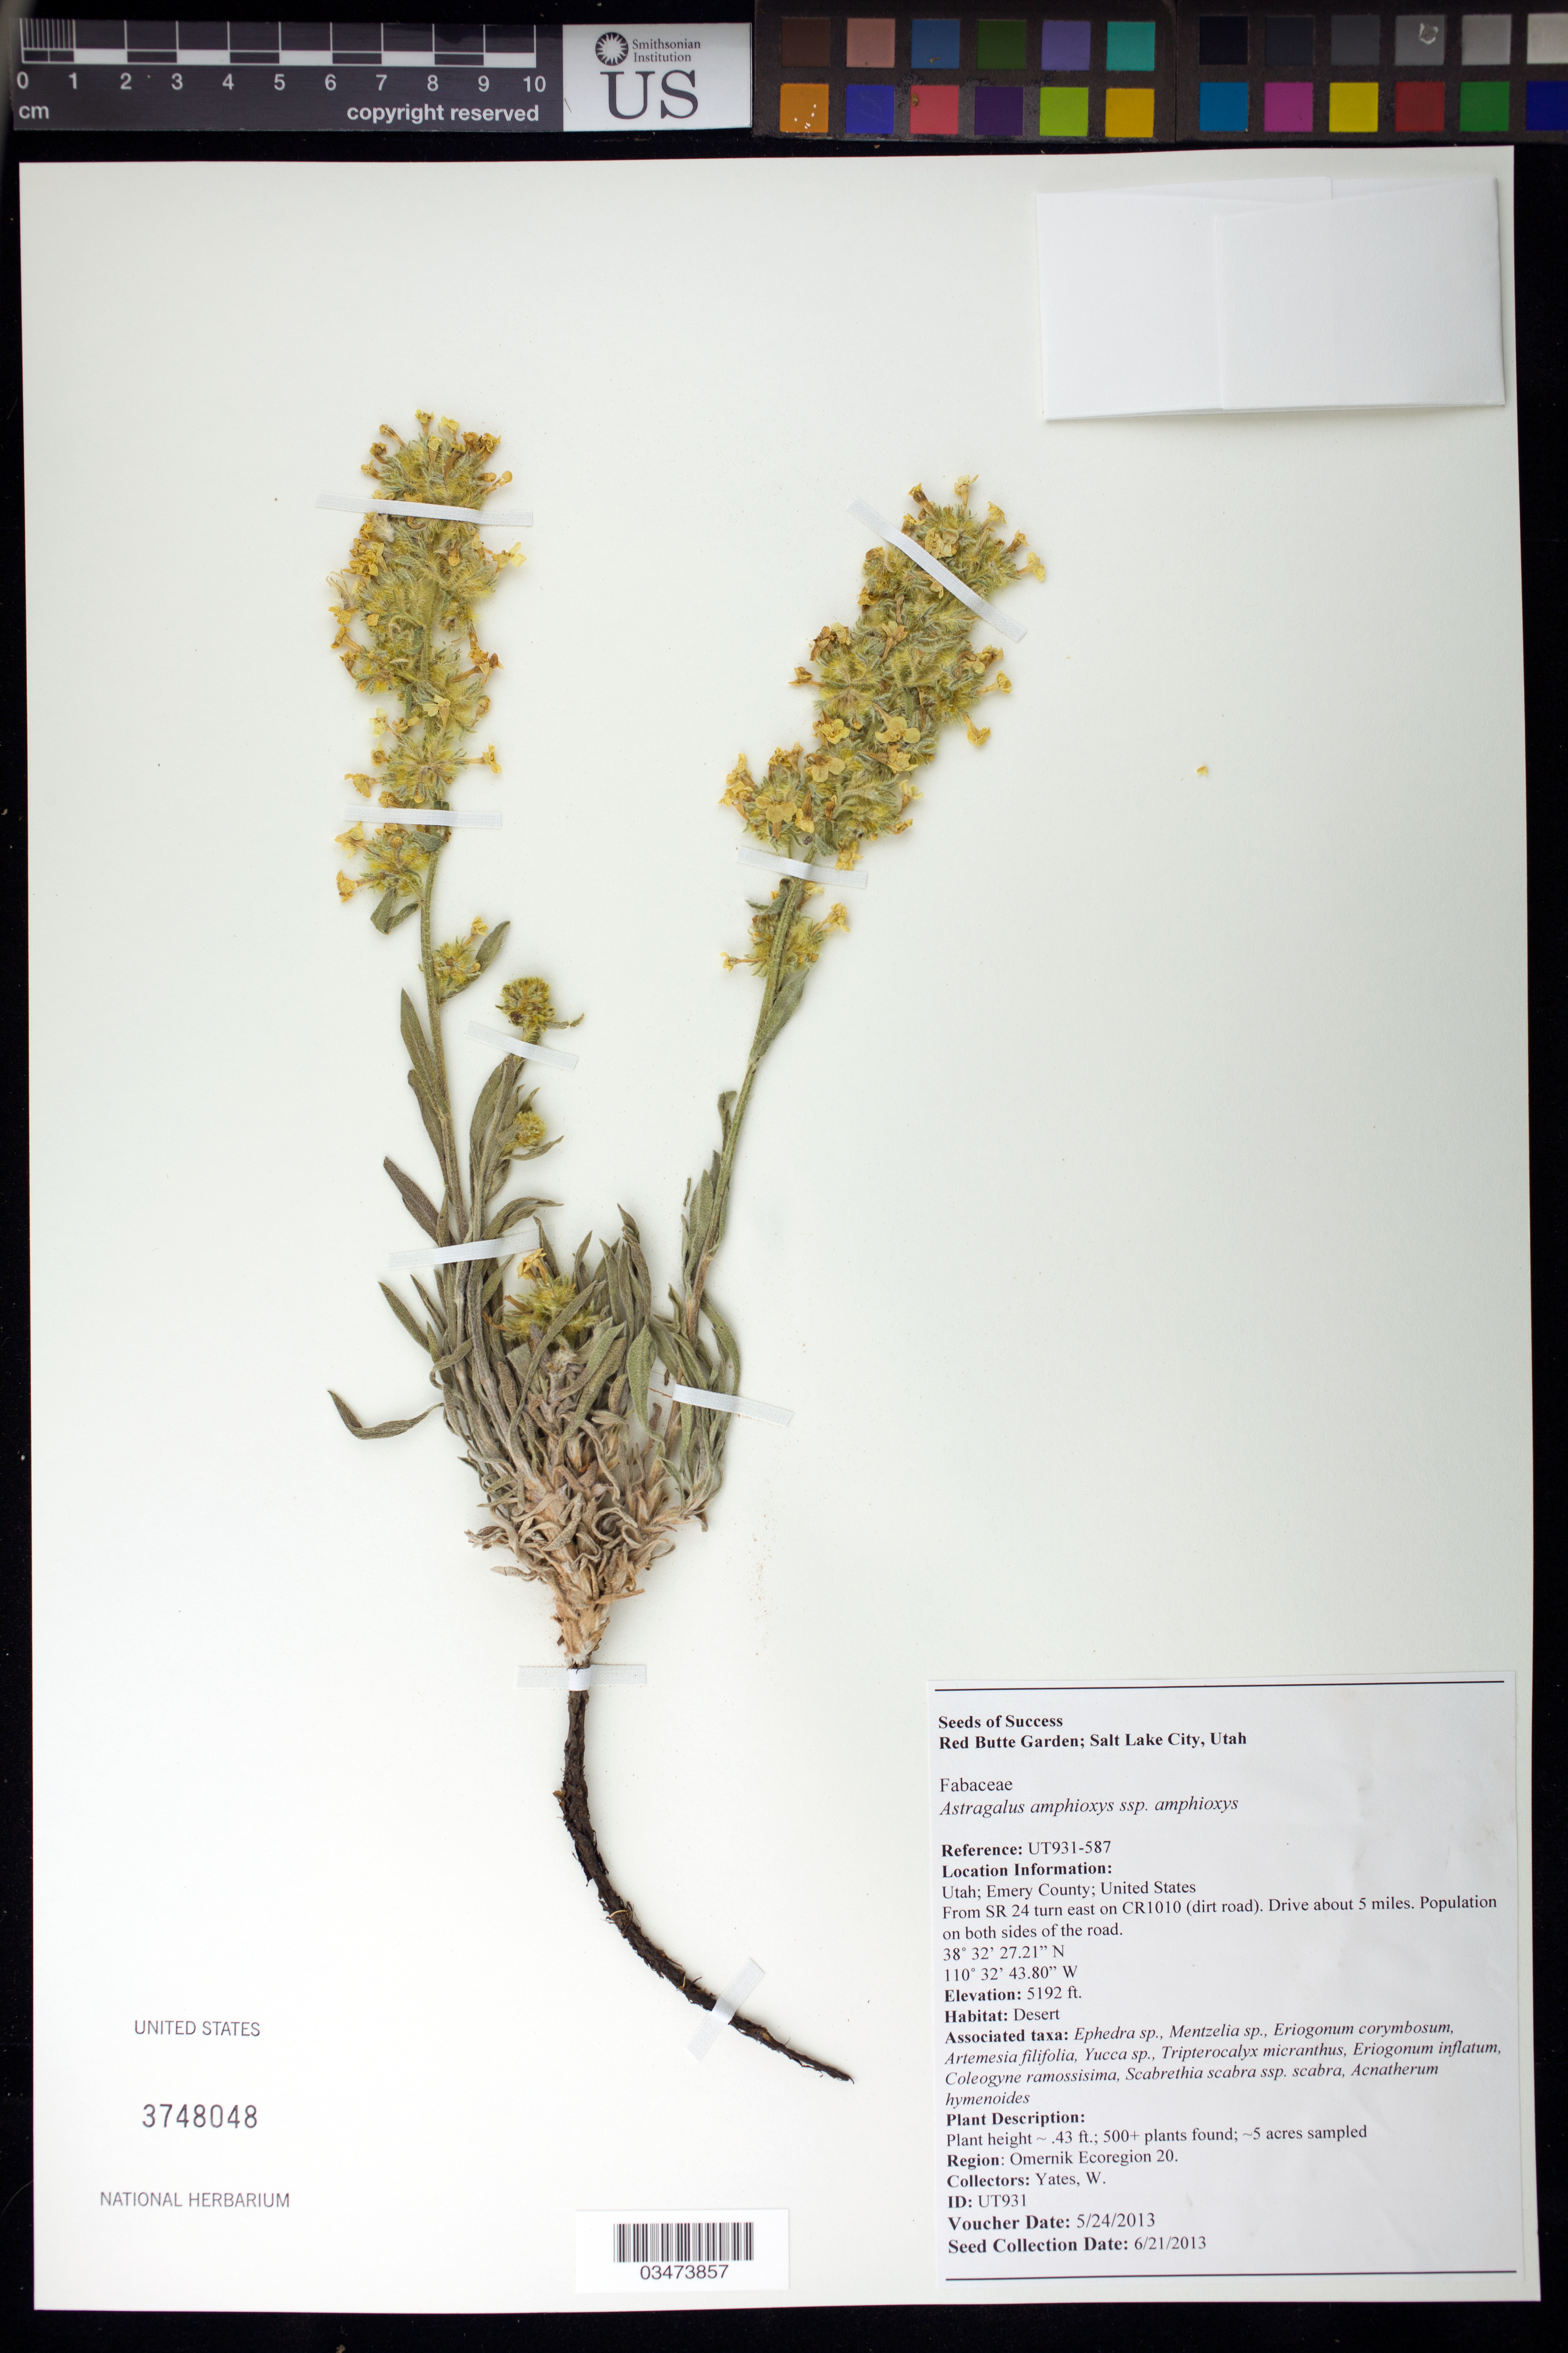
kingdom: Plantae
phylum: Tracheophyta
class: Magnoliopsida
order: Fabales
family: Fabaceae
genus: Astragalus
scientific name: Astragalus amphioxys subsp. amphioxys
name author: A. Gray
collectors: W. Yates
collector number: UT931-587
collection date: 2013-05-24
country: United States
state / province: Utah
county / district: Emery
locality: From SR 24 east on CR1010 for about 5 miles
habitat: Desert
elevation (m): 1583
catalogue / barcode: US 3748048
......
§ **TO BE DONE**
Can you render the material as a Markdown table with columns "n" and "Line," starting at the line containing "collector number: UT931-587" and ending at the final line of the material? Give each non-blank line its own row, numbered in order.

§ **ANSWER TO THE EXERCISE**
| n | Line |
|---|---|
| 1 | collector number: UT931-587 |
| 2 | collection date: 2013-05-24 |
| 3 | country: United States |
| 4 | state / province: Utah |
| 5 | county / district: Emery |
| 6 | locality: From SR 24 east on CR1010 for about 5 miles |
| 7 | habitat: Desert |
| 8 | elevation (m): 1583 |
| 9 | catalogue / barcode: US 3748048 |